#### Assignment:
Only the lines from the beginning of the entries through the one that holds "Vi sottopongo due questioni." may appear in the answer, written out exactly and free of pictures.

#### Extracted information:
_ _ _
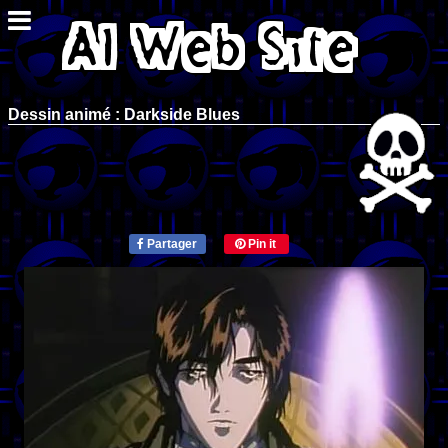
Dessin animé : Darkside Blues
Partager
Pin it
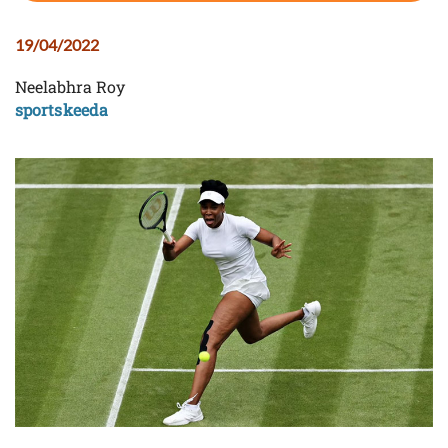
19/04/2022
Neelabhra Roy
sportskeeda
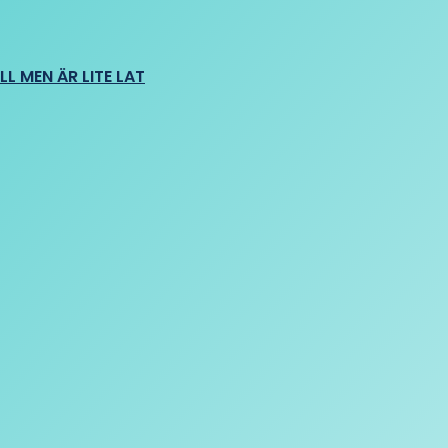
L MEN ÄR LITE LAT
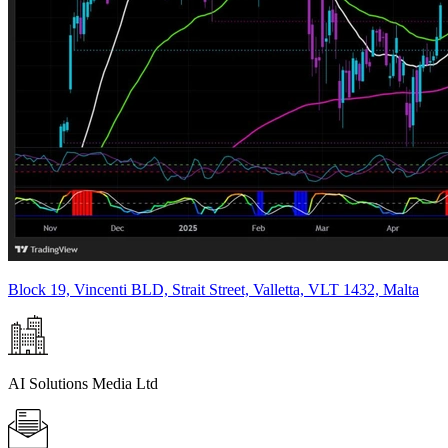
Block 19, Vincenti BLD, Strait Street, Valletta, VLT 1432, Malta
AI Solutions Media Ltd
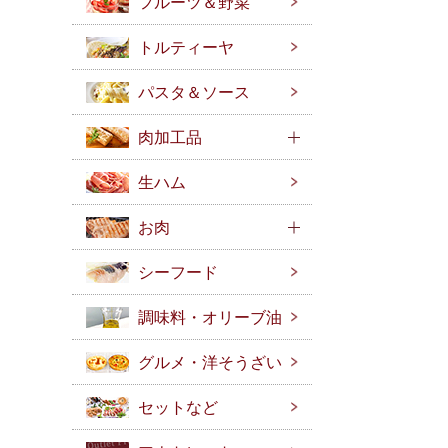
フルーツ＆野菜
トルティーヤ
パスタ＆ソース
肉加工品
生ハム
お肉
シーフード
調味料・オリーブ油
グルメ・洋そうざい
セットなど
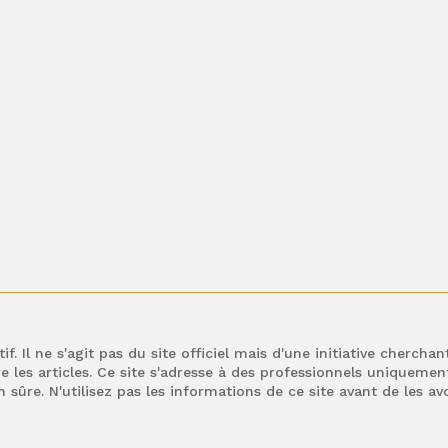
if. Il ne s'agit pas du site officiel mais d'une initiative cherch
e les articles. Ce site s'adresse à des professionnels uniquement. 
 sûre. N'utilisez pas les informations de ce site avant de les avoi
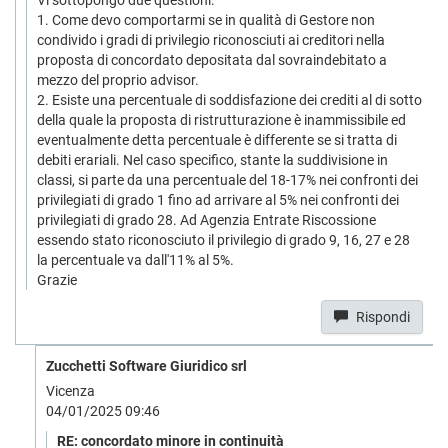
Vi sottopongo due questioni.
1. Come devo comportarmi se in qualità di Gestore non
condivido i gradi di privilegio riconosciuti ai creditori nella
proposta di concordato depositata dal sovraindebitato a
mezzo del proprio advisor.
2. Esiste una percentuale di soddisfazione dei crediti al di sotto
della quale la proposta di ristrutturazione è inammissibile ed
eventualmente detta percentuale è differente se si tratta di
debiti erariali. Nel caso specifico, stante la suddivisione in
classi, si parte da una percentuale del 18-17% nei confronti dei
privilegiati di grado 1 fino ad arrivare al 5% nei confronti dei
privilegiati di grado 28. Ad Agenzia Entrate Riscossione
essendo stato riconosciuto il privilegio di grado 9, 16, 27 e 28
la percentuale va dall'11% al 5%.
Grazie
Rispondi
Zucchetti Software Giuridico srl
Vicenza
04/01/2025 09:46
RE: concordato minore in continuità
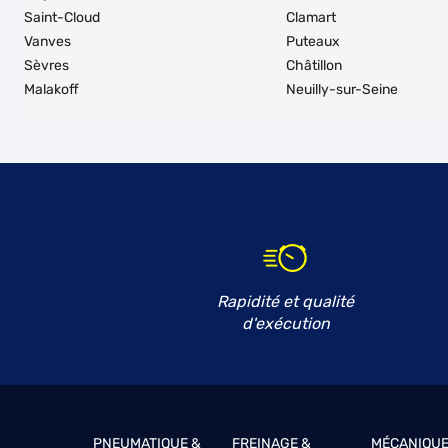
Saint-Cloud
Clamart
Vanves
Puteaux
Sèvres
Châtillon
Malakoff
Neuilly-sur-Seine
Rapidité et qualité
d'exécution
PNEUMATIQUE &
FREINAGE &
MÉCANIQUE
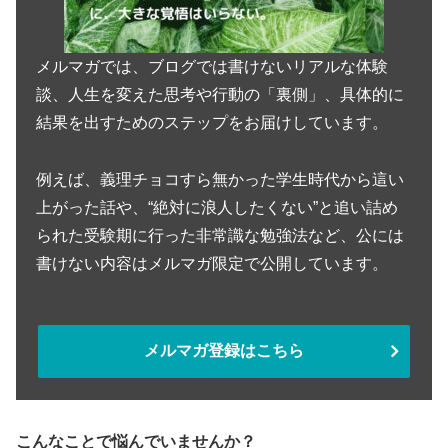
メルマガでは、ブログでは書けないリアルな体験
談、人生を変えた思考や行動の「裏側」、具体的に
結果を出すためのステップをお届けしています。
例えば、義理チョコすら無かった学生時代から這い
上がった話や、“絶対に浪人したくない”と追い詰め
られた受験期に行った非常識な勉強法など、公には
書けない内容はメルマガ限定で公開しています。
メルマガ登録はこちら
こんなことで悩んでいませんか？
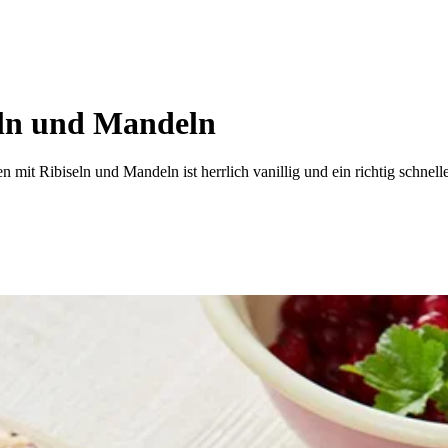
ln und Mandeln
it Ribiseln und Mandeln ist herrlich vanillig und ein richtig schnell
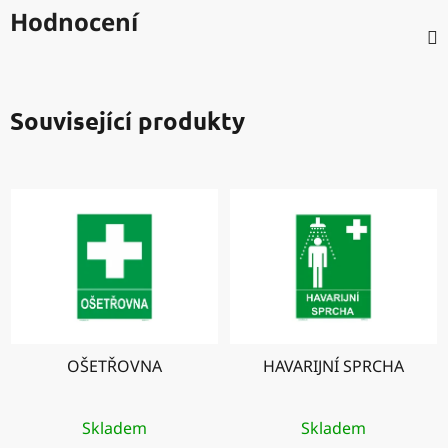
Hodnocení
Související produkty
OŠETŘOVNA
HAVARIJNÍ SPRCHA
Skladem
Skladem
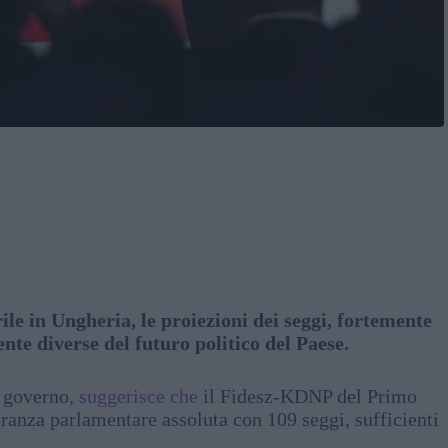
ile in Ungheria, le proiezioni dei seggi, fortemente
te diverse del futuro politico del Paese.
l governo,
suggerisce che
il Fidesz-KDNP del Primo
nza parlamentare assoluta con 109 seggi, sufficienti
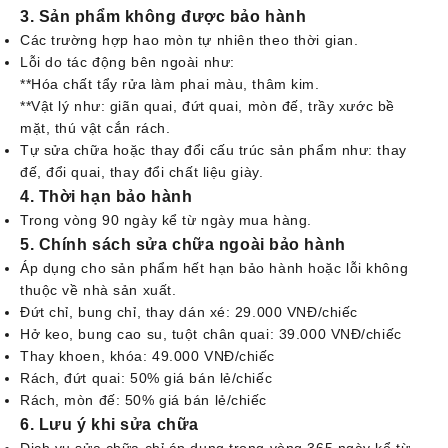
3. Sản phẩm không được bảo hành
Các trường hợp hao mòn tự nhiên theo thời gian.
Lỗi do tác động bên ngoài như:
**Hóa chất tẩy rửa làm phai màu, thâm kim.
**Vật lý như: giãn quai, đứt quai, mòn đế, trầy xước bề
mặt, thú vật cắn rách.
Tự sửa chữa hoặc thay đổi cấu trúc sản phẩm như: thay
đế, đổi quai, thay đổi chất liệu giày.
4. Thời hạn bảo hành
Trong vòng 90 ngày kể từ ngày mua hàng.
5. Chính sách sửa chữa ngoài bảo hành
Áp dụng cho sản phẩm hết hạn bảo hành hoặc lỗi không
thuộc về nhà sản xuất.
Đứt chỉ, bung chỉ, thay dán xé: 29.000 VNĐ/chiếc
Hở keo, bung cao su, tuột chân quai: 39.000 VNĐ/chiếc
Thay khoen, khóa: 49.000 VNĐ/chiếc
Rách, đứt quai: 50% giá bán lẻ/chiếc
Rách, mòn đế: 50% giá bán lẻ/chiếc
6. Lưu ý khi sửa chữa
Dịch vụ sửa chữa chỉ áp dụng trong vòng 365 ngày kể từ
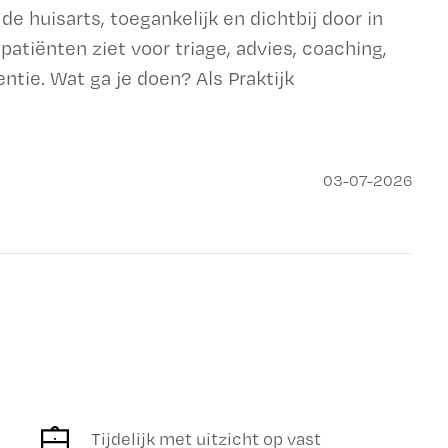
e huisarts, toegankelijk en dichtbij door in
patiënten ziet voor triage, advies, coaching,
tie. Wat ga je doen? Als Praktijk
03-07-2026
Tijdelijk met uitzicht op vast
_ _ _
#### Result:
Dessin animé : Darkside Blues
Partager
Pin it
19/04/2022
Neelabhra Roy
sportskeeda
L MEN ÄR LITE LAT
Block 19, Vincenti BLD, Strait Street, Valletta, VLT 1432, Malta
AI Solutions Media Ltd
フルーツ＆野菜
トルティーヤ
パスタ＆ソース
肉加工品
生ハム
お肉
シーフード
調味料・オリーブ油
グルメ・洋そうざい
セットなど
if. Il ne s'agit pas du site officiel mais d'une initiative cherch
e les articles. Ce site s'adresse à des professionnels uniquement. 
 sûre. N'utilisez pas les informations de ce site avant de les avoi
Vi sottopongo due questioni.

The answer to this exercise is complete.